Rauchende Katzen Wladimir Kaminer liest im Kurhaus Bad Rothenfelde

Seine Bücher begreift Wladimir Kaminer bei der Lesung in Bad Rothenfelde nur als losen roten Faden. Foto: Egmont SeilerSeine Bücher begreift Wladimir Kaminer bei der Lesung in Bad Rothenfelde nur als losen roten Faden. Foto: Egmont Seiler

mka Bad Rothenfelde. Wladimir Kaminer braucht nicht viel, um sein Publikum zu begeistern. Gelassen steht er hinter dem Mikrofon auf der Bühne im Kurhaus Bad Rothenfelde, nippt ab und an mal an seinem Glas Wasser und widmet sich ansonsten voll und ganz den Zuschauern und seinen Geschichten. Den Sessel auf der Bühne rührt er nicht einmal an.

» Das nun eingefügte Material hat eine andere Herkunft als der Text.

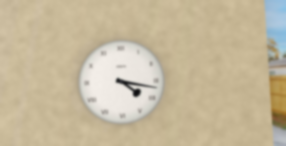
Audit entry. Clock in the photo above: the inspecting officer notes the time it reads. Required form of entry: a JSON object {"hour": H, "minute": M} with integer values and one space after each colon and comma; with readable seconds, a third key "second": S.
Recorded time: {"hour": 4, "minute": 17}
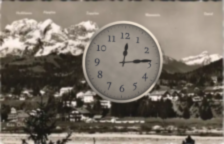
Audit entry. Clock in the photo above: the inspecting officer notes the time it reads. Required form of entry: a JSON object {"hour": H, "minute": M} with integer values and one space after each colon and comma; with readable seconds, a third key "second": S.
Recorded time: {"hour": 12, "minute": 14}
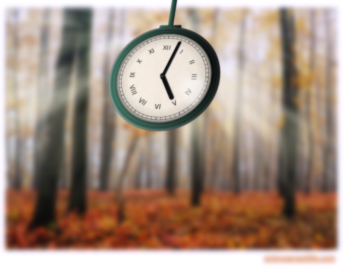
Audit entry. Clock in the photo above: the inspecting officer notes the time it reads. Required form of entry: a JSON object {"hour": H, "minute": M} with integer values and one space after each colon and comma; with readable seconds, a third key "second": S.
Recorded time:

Die Lesung des deutschen Schriftstellers gleicht einer Stand-up-Comedy: Mit Charme, Spontaneität und Witz überzeugt der Autor russischer Herkunft sein Publikum und lässt es mit humorvollen Erzählungen aus dem Alltag in sein Leben eintauchen.

Kaminer , bekannt geworden durch sein Erstlingswerk Russendisko , schreibt und erzählt von allem, was er „so vor Augen habe“, wie er selbst sagt. Die Pubertät seiner Kinder ist für ihn da natürlich ein gefundenes Fressen – und beim Publikum ein außerordentlich beliebtes Thema. Doch Kaminer geht an die Sache ganz entspannt heran. „Was ich nicht weiß, macht mich nicht heiß“, lautet sein Erziehungsmotto. Wenn dann allerdings die Katzen, wie es die Kinder berichten, die 50 Kilo schwere Topfpflanze durch die Wohnung rollen, den Cognac-Vorrat plündern und seine Zigarren aufrauchen, kommen auch bei dem sonst so gelassenen Familienvater Zweifel auf.

Mal liest der Schriftsteller aus seinem aktuellen Buch „Coole Eltern leben länger“ , mal einfach aus einer Ansammlung zusammengetackerter Zettel. Immer wieder schweift er von seinen Erzählungen ab, schmückt sie mit aktuellen Anekdoten aus und bietet den Zuschauern statt eines durchgeplanten Programms einfach das, worauf er gerade Lust hat. Wie die Geschichte über seinen 15-jährigen Sohn, der mit seiner Suche nach der großen Liebe die Telefonrechnung der ganzen Familie auf die Spitze treibt. Kaminer: „Früher fragten wir nach der Religion, heute nach dem Telefonanbieter.“ Doch auch der Wechsel zu Vodafone nützte am Ende nichts. Denn plötzlich stand E-Plus ganz oben auf der Rechnung. „Die Liebe hatte den Anbieter gewechselt“, resignierte der Familienvater.

Ab und an müssen auch seine Nachbarn, „die Schwaben“, dran glauben. „Sie sind die disziplinierende Wurzel unseres Hauses“, betont Kaminer. Sie wissen über alles und jeden Bescheid, schauen ungeniert in fremde Einkaufstüten und helfen sogar dann noch aus, wenn unerwartet „hungrige, durstige, laute und freche Freunde aus St. Petersburg“ bei den Kaminers auf der Matte stehen. Mitten in der Nacht klopfte die Nachbarin also mit Kuchen an der Haustür und bemerkte: „Kann es sein, dass Sie auf den Besuch nicht vorbereitet waren? Wir haben gesehen, Sie waren doch das letzte Mal vor drei Tagen einkaufen…“ Zufrieden waren die unerwarteten Besucher aber auch nach dem Kuchen noch nicht. „Stattdessen fragten sie mich, ob ich nicht nach Wodka hätte fragen können“, berichtete der Berliner verschmitzt.

Mehr als zwei Stunden gelingt es Wladimir Kaminer, seine Erzählungen mit spontanen Einschüben, bewussten Pointierungen und gekonnten Stimmwechseln lebendig werden zu lassen. „Seine Geschichten, seine Art des Vortrags – Kaminer schafft es immer, dass ich mindestens einmal während seiner Lesung zu Tränen gerührt bin“, resümiert am Ende auch ein weiblicher Fan aus Georgsmarienhütte und spricht damit wohl vielen der knapp 300 Gästen aus der Seele.